Correa destaca que o objetivo é ampliar a presença da certificação sem abrir mão do rigor técnico que caracteriza o programa. Atualmente, apenas uma pequena parcela dos profissionais do mercado financeiro brasileiro possui o título.
“Você está falando de cerca de 1.800 pessoas dentro de um mercado que pode ter entre 500 mil e 700 mil profissionais. É uma forma de diferenciação muito forte”, afirma.
Segundo ele, o CFA exige cerca de 900 horas de estudo distribuídas em três níveis de provas e apenas uma fração dos candidatos conclui toda a jornada sem reprovações.
Ética como principal bandeira
Embora o mercado costume associar a certificação aos conhecimentos técnicos em investimentos, Correa afirma que a principal missão da entidade continua sendo a promoção dos mais elevados padrões éticos da profissão.
“A gente falou muito aqui sobre valuation, fluxo de caixa descontado e hard skills. Mas o CFA nasce muito com essa questão da ética. É uma coisa que se repete em todas as provas e que a gente reafirma todos os anos”, afirma.
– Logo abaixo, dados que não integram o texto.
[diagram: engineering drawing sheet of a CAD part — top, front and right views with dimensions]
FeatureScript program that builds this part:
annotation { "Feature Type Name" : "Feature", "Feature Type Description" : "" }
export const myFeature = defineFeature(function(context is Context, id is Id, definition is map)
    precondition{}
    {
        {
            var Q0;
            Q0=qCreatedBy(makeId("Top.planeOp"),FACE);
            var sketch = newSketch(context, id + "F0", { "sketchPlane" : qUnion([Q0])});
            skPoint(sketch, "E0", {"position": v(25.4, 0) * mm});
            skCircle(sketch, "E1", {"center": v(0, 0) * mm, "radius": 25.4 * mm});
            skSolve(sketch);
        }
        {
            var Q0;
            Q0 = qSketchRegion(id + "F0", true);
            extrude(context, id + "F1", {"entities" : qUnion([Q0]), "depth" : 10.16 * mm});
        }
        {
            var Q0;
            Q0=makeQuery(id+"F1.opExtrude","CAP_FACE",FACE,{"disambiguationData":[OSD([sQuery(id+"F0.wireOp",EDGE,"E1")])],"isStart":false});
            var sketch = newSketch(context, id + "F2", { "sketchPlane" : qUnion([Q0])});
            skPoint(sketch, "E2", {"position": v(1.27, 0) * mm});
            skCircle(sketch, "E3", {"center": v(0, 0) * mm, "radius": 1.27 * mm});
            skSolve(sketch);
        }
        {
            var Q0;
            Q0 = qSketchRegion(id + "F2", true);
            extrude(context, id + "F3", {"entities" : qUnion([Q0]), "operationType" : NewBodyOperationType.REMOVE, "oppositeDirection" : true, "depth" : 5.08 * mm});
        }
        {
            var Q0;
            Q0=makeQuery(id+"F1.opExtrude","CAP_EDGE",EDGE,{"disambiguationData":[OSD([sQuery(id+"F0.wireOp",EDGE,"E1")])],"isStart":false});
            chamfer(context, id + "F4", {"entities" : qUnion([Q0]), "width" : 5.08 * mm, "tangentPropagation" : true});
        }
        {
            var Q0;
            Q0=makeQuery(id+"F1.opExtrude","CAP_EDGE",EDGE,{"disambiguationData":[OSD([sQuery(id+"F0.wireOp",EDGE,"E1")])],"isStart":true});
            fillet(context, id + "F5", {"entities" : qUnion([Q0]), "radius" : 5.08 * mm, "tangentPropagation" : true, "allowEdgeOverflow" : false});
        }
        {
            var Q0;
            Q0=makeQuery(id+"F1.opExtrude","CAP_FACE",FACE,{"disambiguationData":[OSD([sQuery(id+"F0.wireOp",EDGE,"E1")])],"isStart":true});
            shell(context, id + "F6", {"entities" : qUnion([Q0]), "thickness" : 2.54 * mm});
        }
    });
Para ele, o papel da Society vai além da formação de profissionais e passa também pela participação em consultas públicas, discussões regulatórias e debates sobre o futuro do mercado financeiro brasileiro.
“A gente quer ser a referência e o maior padrão ético da indústria”, conclui.
Quem é Lucas Dolabela Barcellos Correa
Atual presidente da CFA Society Brasil, Lucas Dolabela Barcellos Correa construiu carreira no mercado financeiro antes de migrar para o setor corporativo. Formado pelo IBMEC, iniciou sua trajetória no Itaú BBA, onde trabalhou por vários anos em áreas ligadas a produtos e relacionamento com clientes. Tornou-se CFA Charterholder em 2015 e passou a atuar no board da entidade pouco tempo depois.
Após concluir um MBA no exterior, retornou ao Brasil para lançar a Horizonte Capital, veículo voltado à aquisição de pequenas e médias empresas. Mais tarde, migrou para a economia real e atualmente é CFO da Dome Serviços Integrados, empresa de logística ligada ao Porto do Açu e especializada em suporte às operações offshore da indústria de óleo e gás.
A própria trajetória de Correa reflete uma das mudanças que a CFA Society busca comunicar ao mercado: a certificação já não está restrita apenas a gestores e analistas de investimentos.
Segundo ele, cresce o número de profissionais da economia real — como CFOs, executivos de finanças corporativas, especialistas em M&A e planejamento financeiro — que recorrem ao programa para aprofundar seus conhecimentos técnicos e acelerar suas carreiras.
“Tem cada vez mais gente dentro de empresas buscando esse conhecimento para se diferenciar. Hoje eu sou CFO e continuo vendo muito valor no CFA”, afirma.